Most Important Nationals Hit: Steve Lombardozzi‘s RBI single (+16.5%)
Inexplicably, the .210-hitting Lombardozzi has two RBI hits in the Nats’ last three games. Most would agree he should not be hitting second, especially Keith Law, but at least for this series, he could definitely have been worse. Kurt Suzuki was walked, moved over by a Jordan Zimmermann sacrifice, and scored by Lombo with two outs after a Denard Span flyout. He has an OPS of .510.
Most Important Nationals Pitch: Everth Cabrera‘s RBI single (+23.2%)
This was an unfortunate sequence for Zimmermann, who was excellent all game long. He misfired on a pickoff move that allowed Alexi Amarista to move to second and subsequently score on the single. He retired the next two batters to end the inning, meaning the run may not have scored if he hadn’t erred, but it did not look like the Nats were going to score anytime soon to get him the win.

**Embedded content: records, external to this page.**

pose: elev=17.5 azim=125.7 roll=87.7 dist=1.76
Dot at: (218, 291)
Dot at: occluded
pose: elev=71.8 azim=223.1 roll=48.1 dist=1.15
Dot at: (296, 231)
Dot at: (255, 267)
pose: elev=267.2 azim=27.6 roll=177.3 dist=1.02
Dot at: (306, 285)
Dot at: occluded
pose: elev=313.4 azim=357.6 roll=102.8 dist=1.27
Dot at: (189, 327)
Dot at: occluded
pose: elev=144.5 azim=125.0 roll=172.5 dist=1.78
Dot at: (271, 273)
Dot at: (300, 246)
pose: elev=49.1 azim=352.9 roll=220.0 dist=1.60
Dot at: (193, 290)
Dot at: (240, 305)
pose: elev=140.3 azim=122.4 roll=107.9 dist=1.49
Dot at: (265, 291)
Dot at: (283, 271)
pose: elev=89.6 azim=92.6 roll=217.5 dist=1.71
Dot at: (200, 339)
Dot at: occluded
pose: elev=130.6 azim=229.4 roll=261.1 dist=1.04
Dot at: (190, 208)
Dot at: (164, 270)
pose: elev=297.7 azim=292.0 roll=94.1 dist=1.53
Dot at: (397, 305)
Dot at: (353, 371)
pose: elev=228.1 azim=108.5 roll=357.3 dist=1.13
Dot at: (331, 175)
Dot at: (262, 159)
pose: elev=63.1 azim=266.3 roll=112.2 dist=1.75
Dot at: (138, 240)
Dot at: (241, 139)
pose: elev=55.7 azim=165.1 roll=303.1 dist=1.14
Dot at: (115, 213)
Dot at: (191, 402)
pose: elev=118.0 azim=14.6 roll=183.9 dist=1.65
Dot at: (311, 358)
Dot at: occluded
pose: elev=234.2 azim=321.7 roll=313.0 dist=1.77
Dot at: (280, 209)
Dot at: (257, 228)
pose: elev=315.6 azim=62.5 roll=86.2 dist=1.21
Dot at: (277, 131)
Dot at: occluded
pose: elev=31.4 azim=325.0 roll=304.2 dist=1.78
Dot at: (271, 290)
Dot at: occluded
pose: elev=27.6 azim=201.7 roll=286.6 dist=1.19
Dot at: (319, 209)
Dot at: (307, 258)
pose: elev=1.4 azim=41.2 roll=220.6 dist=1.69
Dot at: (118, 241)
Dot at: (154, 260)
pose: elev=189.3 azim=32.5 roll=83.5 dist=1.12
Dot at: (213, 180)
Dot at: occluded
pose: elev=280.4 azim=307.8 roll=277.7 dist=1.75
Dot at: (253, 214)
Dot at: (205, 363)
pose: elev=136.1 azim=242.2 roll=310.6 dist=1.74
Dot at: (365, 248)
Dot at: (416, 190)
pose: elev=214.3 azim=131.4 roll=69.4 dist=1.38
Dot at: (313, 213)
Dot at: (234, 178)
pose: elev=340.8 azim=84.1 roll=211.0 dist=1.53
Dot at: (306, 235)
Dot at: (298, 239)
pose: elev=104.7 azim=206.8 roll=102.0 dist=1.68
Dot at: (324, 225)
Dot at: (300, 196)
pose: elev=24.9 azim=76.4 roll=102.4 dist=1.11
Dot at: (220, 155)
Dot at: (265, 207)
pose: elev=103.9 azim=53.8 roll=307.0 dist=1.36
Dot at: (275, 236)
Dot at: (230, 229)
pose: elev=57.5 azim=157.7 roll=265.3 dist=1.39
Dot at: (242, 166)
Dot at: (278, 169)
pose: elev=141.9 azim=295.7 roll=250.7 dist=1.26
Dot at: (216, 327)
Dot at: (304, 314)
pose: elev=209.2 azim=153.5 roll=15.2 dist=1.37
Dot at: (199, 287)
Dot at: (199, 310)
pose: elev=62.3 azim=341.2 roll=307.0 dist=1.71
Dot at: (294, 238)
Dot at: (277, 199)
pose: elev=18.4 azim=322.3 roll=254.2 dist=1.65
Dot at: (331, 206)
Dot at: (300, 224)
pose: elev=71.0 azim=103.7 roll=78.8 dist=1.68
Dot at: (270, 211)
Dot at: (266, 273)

Champ of the Game: Zimmermann (+9.3%) earns this, but for an odd reason. His one-ER, seven-hit, eight-inning complete game was actually worth -1.0%. But at the plate, he was 1-1 with a reach on error and sacrifice, good for +10.3%. For San Diego, the usually pedestrian Eric Stults (+29.9%) locked down the helpless Nats, allowing four hits in eight innings.
Chump of the Game: Denard Span (-23.2%) was 0-3 with a walk. Not particularly bad, until you realize all of his outs came with runners on and one was an inning-ending double play. Chris Denorfia (-12.8%) was 1-3, and also grounded into an inning-ending double play.